Responding to Meyerson's article (which excellently lays down the Democrat's problem with the working class, but hides when solution time comes 'round), Brad Plumer writes:
Personally, I'm against "economic populism" as a political strategy. I prefer something along the lines of Eliot Spitzer's outlook on things: use regulation to correct market failures and get the capitalist system working more efficiently. That's a cumbersome message, but speechwriters can have at it. Also, I'd prefer a set of policies that reduced "economic risk" while promoting more of the sort of risk-taking that makes capitalism so marvelously vibrant. For instance, universal health care would help cushion your family against a job loss, but it would also encourage you to move jobs, relocate, seek a bold new career for which you might be more suited, without being chained down by the fear that comes with switching jobs and possibly losing your coverage. The end result, in theory, is a more dynamic economic world. What's more: It's populist, but it doesn't sound populist.
I agree with Brad entirely on policy here, but couldn't disagree more on the politics. To begin, I'm a huge advocate of using Spitzer's government v. corporations formula in conjunction with a risk reduction philosophy to form the Democrat's economic message. Spitzer has perfected the art of taking on the corporations in a way both economically sound and politically effective. We do need toothy oversight of the multinationals and we do need a government that proves itself willing to stand up for the marketplace.
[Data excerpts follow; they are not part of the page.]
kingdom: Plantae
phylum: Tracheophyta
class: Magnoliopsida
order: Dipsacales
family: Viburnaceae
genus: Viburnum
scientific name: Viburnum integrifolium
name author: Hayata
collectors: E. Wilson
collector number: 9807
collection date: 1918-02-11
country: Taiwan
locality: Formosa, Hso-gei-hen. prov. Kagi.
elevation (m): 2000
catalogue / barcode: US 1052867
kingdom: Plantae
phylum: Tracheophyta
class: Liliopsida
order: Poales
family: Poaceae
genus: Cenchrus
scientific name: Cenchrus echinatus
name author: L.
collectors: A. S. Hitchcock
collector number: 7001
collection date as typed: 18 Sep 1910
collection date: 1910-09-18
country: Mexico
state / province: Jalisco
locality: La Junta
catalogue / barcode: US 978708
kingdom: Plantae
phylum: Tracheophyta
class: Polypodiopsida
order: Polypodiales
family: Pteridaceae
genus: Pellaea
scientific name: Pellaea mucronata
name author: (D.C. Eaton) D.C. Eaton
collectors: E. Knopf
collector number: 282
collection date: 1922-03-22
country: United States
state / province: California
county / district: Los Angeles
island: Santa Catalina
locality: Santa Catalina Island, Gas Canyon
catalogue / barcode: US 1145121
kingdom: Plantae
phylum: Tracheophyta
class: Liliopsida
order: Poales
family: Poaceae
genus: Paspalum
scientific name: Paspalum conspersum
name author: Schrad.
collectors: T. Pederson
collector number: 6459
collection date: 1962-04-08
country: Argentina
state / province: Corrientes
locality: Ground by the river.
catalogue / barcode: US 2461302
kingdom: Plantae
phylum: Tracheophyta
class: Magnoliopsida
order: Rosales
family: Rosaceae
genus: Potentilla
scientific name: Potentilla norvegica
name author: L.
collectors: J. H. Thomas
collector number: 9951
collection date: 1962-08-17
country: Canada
Indeed, right there comes the first break -- Democrats should value the marketplace over its corporate inhabitants. That gives us the edge in the economic values debate, too.
On risk, I've been slapping this donkey for awhile, and have only grown more convinced that it's the right move to make. The role of the government should be to grease the market and reduce risk to the worker. Universal Health Care, Social Security, universal day care -- all this needs to be implemented so workers aren't tied down to a particular job and stuck in a situation that doesn't fully utilize their abilities. Further, if the government takes responsibility for security, Americans have the freedom to be entrepreneurs. Anyone want to argue the good of entrepreneurship? Thought not.
My problem with Brad comes later, when he says "it's populist, but it doesn't sound populist". That's a real problem, if true. Only, I don't think it's true. And it certainly doesn't need to be true. Populism simply means favoring the worker. Fighting corporations with unfair business practices and creating a marketplace where ordinary citizens are free to make occupational choices because they're not tied down to this or that employer is, in a word, populist. Now, it's entirely possible that Democrats will step onto the podium and, through herculean effort, rob these tenets of their populism -- one just needs to read Kerry's speeches to appreciate our capability for snatching incoherence from the jaws of good politics. The sort of public wonkery he died by is bad politics but would've made for good policy. Populism, conversely, is great politics but often makes for bad policy. The challenge here is to merge the good economic principles of risk management and effective regulations with the powerful electoral effects of populism. Having a package that is populist but doesn't sound it is moot -- you still need to get elected. But framed and sold correctly, these packages can be very populist. They can be about protecting the worker from the whims of multinational corporations, both by making the companies play fair and by cutting the chains that leave Americans hostage to their job. And if we can't sell that, it'll only be because we chose populist policies but sold them as if our audience were pro-growth technocrats.